O fracasso foi admitido pelo diretor do Escritório de Crianças e Famílias CDHS, Minna Castillo-Cohen, que disse que é "muito preocupante" que estes casos não tiveram "o nível de cuidados necessários em uma maneira oportuna", publicado CBS4.
O erro foi originado em 2015, quando uma linha telefônica foi adicionada ao endereço de e-mail hccc@state.co.us para denunciar supostas situações de maus-tratos ou abuso infantil. No entanto, a CDHS considerou este formato incorreto e estabeleceu que as alegações devem ser enviadas para cdhs_hccc@state.co.us. Portanto, o primeiro endereço de e-mail parou de ser revisado, mesmo que não tenha sido excluído ou desativado. Então, até meados de maio deste ano, quando o erro foi descoberto por uma auditoria interna , 321 mensagens foram acumuladas. Destes, 104 estavam relacionados a "preocupações" sobre abuso infantil . Ao avaliá-los, as autoridades concluíram que cinco teriam exigido atenção imediata que nunca receberam. "Nós gostaríamos de identificá-los antes, mas não sabíamos que este correio ainda existia", lamentou Castillo-Cohen, que esclareceu que nenhum dos casos se referia a abusos.

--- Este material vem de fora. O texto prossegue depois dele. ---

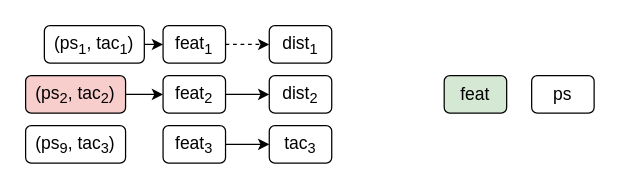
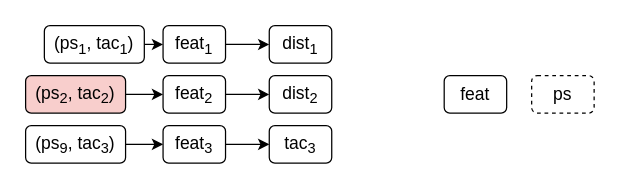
  <mxCell id="0" />
  <mxCell id="1" parent="0" />
  <mxCell id="2" style="edgeStyle=orthogonalEdgeStyle;rounded=0;orthogonalLoop=1;jettySize=auto;html=1;exitX=1;exitY=0.5;exitDx=0;exitDy=0;entryX=0;entryY=0.5;entryDx=0;entryDy=0;" edge="1" parent="1" source="3" target="9"><mxGeometry relative="1" as="geometry" /></mxCell>
  <mxCell id="3" value="&lt;font style=&quot;font-size: 14px;&quot;&gt;(ps&lt;sub style=&quot;&quot;&gt;1&lt;/sub&gt;, tac&lt;sub style=&quot;&quot;&gt;1&lt;/sub&gt;)&lt;/font&gt;" style="rounded=1;whiteSpace=wrap;html=1;" parent="1" vertex="1"><mxGeometry x="35" y="20" width="80" height="30" as="geometry" /></mxCell>
  <mxCell id="4" style="edgeStyle=orthogonalEdgeStyle;rounded=0;orthogonalLoop=1;jettySize=auto;html=1;exitX=1;exitY=0.5;exitDx=0;exitDy=0;" edge="1" parent="1" source="5" target="11"><mxGeometry relative="1" as="geometry" /></mxCell>
  <mxCell id="5" value="&lt;font style=&quot;font-size: 14px;&quot;&gt;(ps&lt;sub style=&quot;&quot;&gt;2&lt;/sub&gt;, tac&lt;sub style=&quot;&quot;&gt;2&lt;/sub&gt;)&lt;/font&gt;" style="rounded=1;whiteSpace=wrap;html=1;fillColor=#f8cecc;" parent="1" vertex="1"><mxGeometry x="20" y="60" width="80" height="30" as="geometry" /></mxCell>
+ <mxCell id="6" style="edgeStyle=orthogonalEdgeStyle;rounded=0;orthogonalLoop=1;jettySize=auto;html=1;exitX=1;exitY=0.5;exitDx=0;exitDy=0;entryX=0;entryY=0.5;entryDx=0;entryDy=0;" edge="1" parent="1" source="7" target="13"><mxGeometry relative="1" as="geometry" /></mxCell>
  <mxCell id="7" value="&lt;font style=&quot;font-size: 14px;&quot;&gt;(ps&lt;sub style=&quot;&quot;&gt;9&lt;/sub&gt;, tac&lt;sub style=&quot;&quot;&gt;3&lt;/sub&gt;)&lt;/font&gt;" style="rounded=1;whiteSpace=wrap;html=1;" vertex="1" parent="1"><mxGeometry x="20" y="100" width="80" height="30" as="geometry" /></mxCell>
- <mxCell id="8" style="edgeStyle=orthogonalEdgeStyle;rounded=0;orthogonalLoop=1;jettySize=auto;html=1;exitX=1;exitY=0.5;exitDx=0;exitDy=0;entryX=0;entryY=0.5;entryDx=0;entryDy=0;dashed=1;" edge="1" parent="1" source="9" target="16"><mxGeometry relative="1" as="geometry" /></mxCell>
+ <mxCell id="8" style="edgeStyle=orthogonalEdgeStyle;rounded=0;orthogonalLoop=1;jettySize=auto;html=1;exitX=1;exitY=0.5;exitDx=0;exitDy=0;entryX=0;entryY=0.5;entryDx=0;entryDy=0;" edge="1" parent="1" source="9" target="16"><mxGeometry relative="1" as="geometry" /></mxCell>
  <mxCell id="9" value="&lt;span style=&quot;font-size: 14px;&quot;&gt;feat&lt;sub&gt;1&lt;/sub&gt;&lt;/span&gt;" style="rounded=1;whiteSpace=wrap;html=1;" vertex="1" parent="1"><mxGeometry x="130" y="20" width="50" height="30" as="geometry" /></mxCell>
  <mxCell id="10" style="edgeStyle=orthogonalEdgeStyle;rounded=0;orthogonalLoop=1;jettySize=auto;html=1;exitX=1;exitY=0.5;exitDx=0;exitDy=0;entryX=0;entryY=0.5;entryDx=0;entryDy=0;" edge="1" parent="1" source="11" target="17"><mxGeometry relative="1" as="geometry" /></mxCell>
  <mxCell id="11" value="&lt;span style=&quot;font-size: 14px;&quot;&gt;feat&lt;sub&gt;2&lt;/sub&gt;&lt;/span&gt;" style="rounded=1;whiteSpace=wrap;html=1;" vertex="1" parent="1"><mxGeometry x="130" y="60" width="50" height="30" as="geometry" /></mxCell>
  <mxCell id="12" style="edgeStyle=orthogonalEdgeStyle;rounded=0;orthogonalLoop=1;jettySize=auto;html=1;exitX=1;exitY=0.5;exitDx=0;exitDy=0;entryX=0;entryY=0.5;entryDx=0;entryDy=0;" edge="1" parent="1" source="13" target="18"><mxGeometry relative="1" as="geometry" /></mxCell>
  <mxCell id="13" value="&lt;span style=&quot;font-size: 14px;&quot;&gt;feat&lt;sub&gt;3&lt;/sub&gt;&lt;/span&gt;" style="rounded=1;whiteSpace=wrap;html=1;" vertex="1" parent="1"><mxGeometry x="130" y="100" width="50" height="30" as="geometry" /></mxCell>
- <mxCell id="14" value="&lt;font style=&quot;font-size: 14px;&quot;&gt;ps&lt;/font&gt;" style="rounded=1;whiteSpace=wrap;html=1;" vertex="1" parent="1"><mxGeometry x="425" y="60" width="50" height="30" as="geometry" /></mxCell>
- <mxCell id="15" value="&lt;span style=&quot;font-size: 14px;&quot;&gt;feat&lt;/span&gt;" style="rounded=1;whiteSpace=wrap;html=1;fillColor=#d5e8d4;" vertex="1" parent="1"><mxGeometry x="355" y="60" width="50" height="30" as="geometry" /></mxCell>
+ <mxCell id="14" value="&lt;font style=&quot;font-size: 14px;&quot;&gt;ps&lt;/font&gt;" style="rounded=1;whiteSpace=wrap;html=1;dashed=1;" vertex="1" parent="1"><mxGeometry x="425" y="60" width="50" height="30" as="geometry" /></mxCell>
+ <mxCell id="15" value="&lt;span style=&quot;font-size: 14px;&quot;&gt;feat&lt;/span&gt;" style="rounded=1;whiteSpace=wrap;html=1;" vertex="1" parent="1"><mxGeometry x="355" y="60" width="50" height="30" as="geometry" /></mxCell>
  <mxCell id="16" value="&lt;span style=&quot;font-size: 14px;&quot;&gt;dist&lt;sub&gt;1&lt;/sub&gt;&lt;/span&gt;" style="rounded=1;whiteSpace=wrap;html=1;" vertex="1" parent="1"><mxGeometry x="215" y="20" width="50" height="30" as="geometry" /></mxCell>
  <mxCell id="17" value="&lt;span style=&quot;font-size: 14px;&quot;&gt;dist&lt;sub&gt;2&lt;/sub&gt;&lt;/span&gt;" style="rounded=1;whiteSpace=wrap;html=1;" vertex="1" parent="1"><mxGeometry x="215" y="60" width="50" height="30" as="geometry" /></mxCell>
  <mxCell id="18" value="&lt;span style=&quot;font-size: 14px;&quot;&gt;tac&lt;sub&gt;3&lt;/sub&gt;&lt;/span&gt;" style="rounded=1;whiteSpace=wrap;html=1;" vertex="1" parent="1"><mxGeometry x="215" y="100" width="50" height="30" as="geometry" /></mxCell>
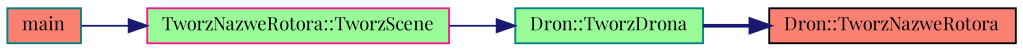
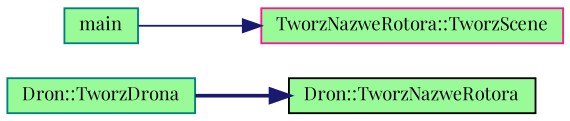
  digraph {
    fontname="Playfair Display"
    rankdir=RL
    node [color=teal fillcolor=salmon fontname="Playfair Display" fontsize=10 shape=record style=filled]
    edge [color=midnightblue dir=back fontname="Playfair Display" fontsize=10 labelfontname=FreeSans labelfontsize=10 style=solid]
-   n1 [color=black fontcolor=black height=0.2 label="Dron::TworzNazweRotora" width=0.4]
+   n1 [color=black fillcolor=palegreen fontcolor=black height=0.2 label="Dron::TworzNazweRotora" width=0.4]
    n2 [fillcolor=palegreen height=0.2 label="Dron::TworzDrona" width=0.4]
    n3 [color=deeppink fillcolor=palegreen height=0.2 label="TworzNazweRotora::TworzScene" width=0.4]
-   n4 [height=0.2 label=main width=0.4]
+   n4 [fillcolor=palegreen height=0.2 label=main width=0.4]
    n1 -> n2 [style=bold]
-   n2 -> n3
    n3 -> n4
  }
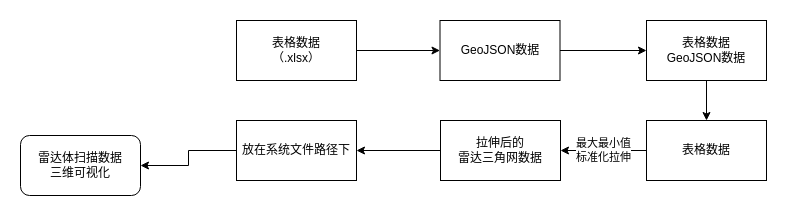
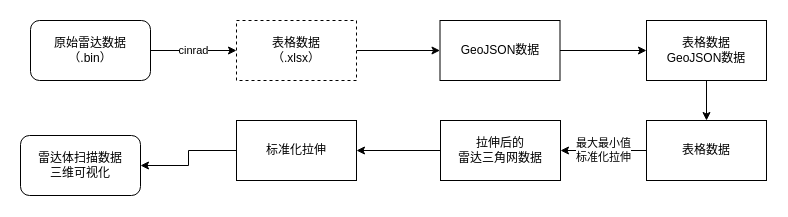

O erro foi originado em 2015, quando uma linha telefônica foi adicionada ao endereço de e-mail hccc@state.co.us para denunciar supostas situações de maus-tratos ou abuso infantil. No entanto, a CDHS considerou este formato incorreto e estabeleceu que as alegações devem ser enviadas para cdhs_hccc@state.co.us. Portanto, o primeiro endereço de e-mail parou de ser revisado, mesmo que não tenha sido excluído ou desativado. Então, até meados de maio deste ano, quando o erro foi descoberto por uma auditoria interna , 321 mensagens foram acumuladas. Destes, 104 estavam relacionados a "preocupações" sobre abuso infantil . Ao avaliá-los, as autoridades concluíram que cinco teriam exigido atenção imediata que nunca receberam. "Nós gostaríamos de identificá-los antes, mas não sabíamos que este correio ainda existia", lamentou Castillo-Cohen, que esclareceu que nenhum dos casos se referia a abusos.